==== Data listing ====

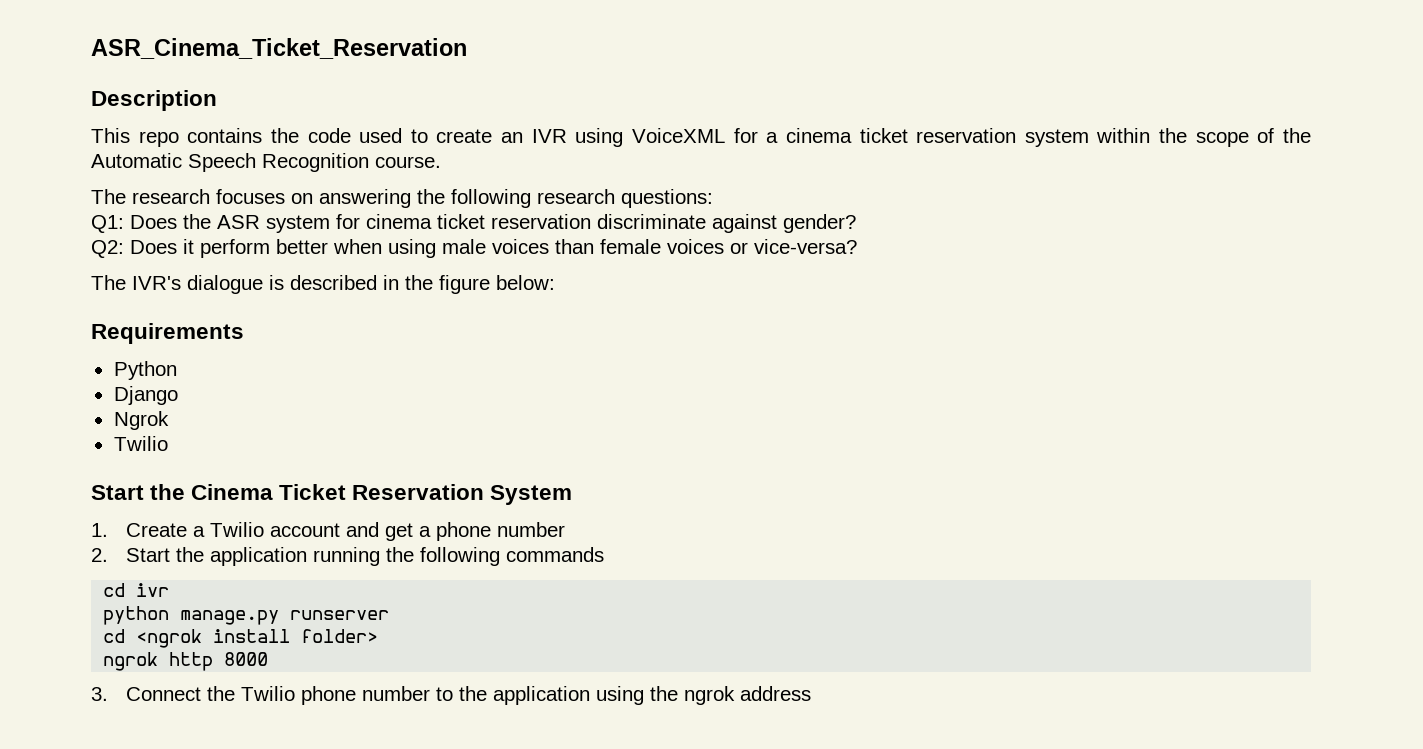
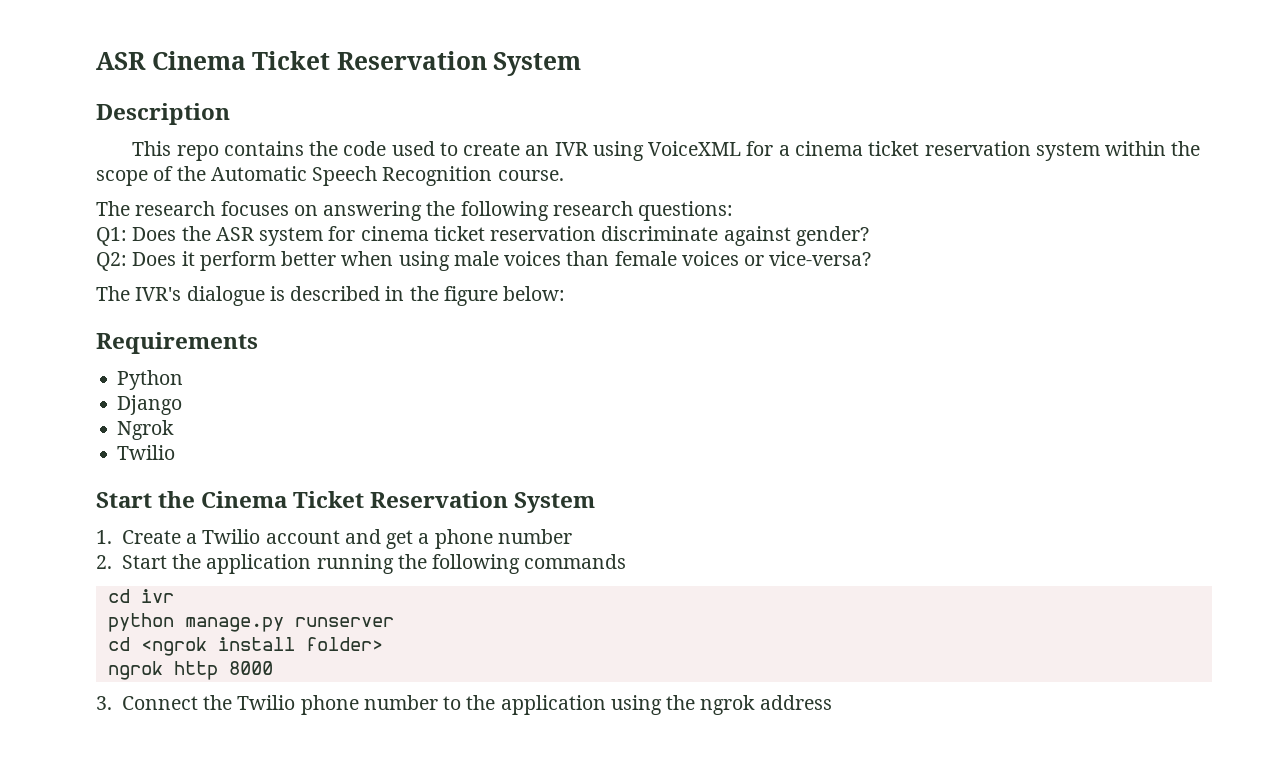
[91,38,467,59] ASR_Cinema_Ticket_Reservation -> [96,51,582,76] ASR Cinema Ticket Reservation System

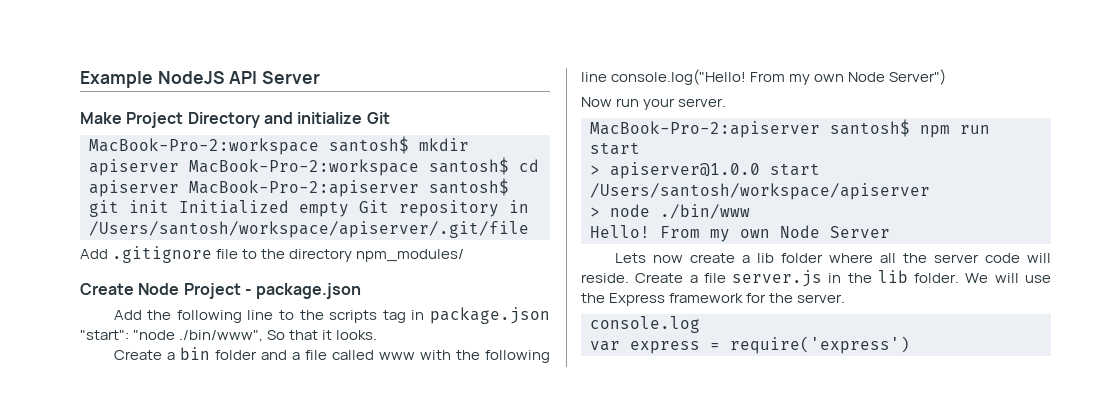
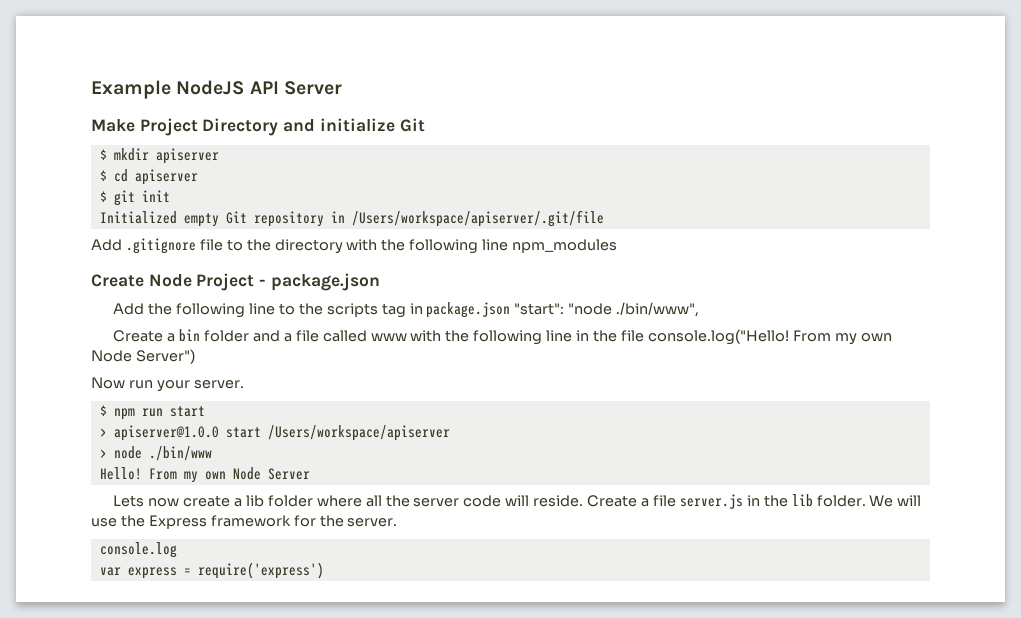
[89,136,409,155] MacBook-Pro-2:workspace santosh$ -> [99,149,107,160] $
[189,157,509,176] MacBook-Pro-2:workspace santosh$ -> [99,170,107,181] // $
[189,178,509,197] MacBook-Pro-2:apiserver santosh$ -> [99,191,107,202] // $
(169, 206) none -> (170, 196) //
[89,221,529,238] /Users/santosh/workspace/apiserver/.git/file -> [351,210,604,227] /Users/workspace/apiserver/.git/file
[356,249,465,262] npm_modules/ -> [346,239,618,254] with the following line npm_modules
[267,330,378,340] So that it looks. -> (700, 309) none
(607, 77) none -> [576,330,644,342] in the file
[590,119,910,138] MacBook-Pro-2:apiserver santosh$ -> [99,405,107,416] $
[590,183,930,200] /Users/santosh/workspace/apiserver -> [267,425,450,441] /Users/workspace/apiserver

====

**What to produce:** Pick out the lines above that hold the string "file" and show them.

**Completed exercise:**
[89,221,529,238] /Users/santosh/workspace/apiserver/.git/file -> [351,210,604,227] /Users/workspace/apiserver/.git/file
(607, 77) none -> [576,330,644,342] in the file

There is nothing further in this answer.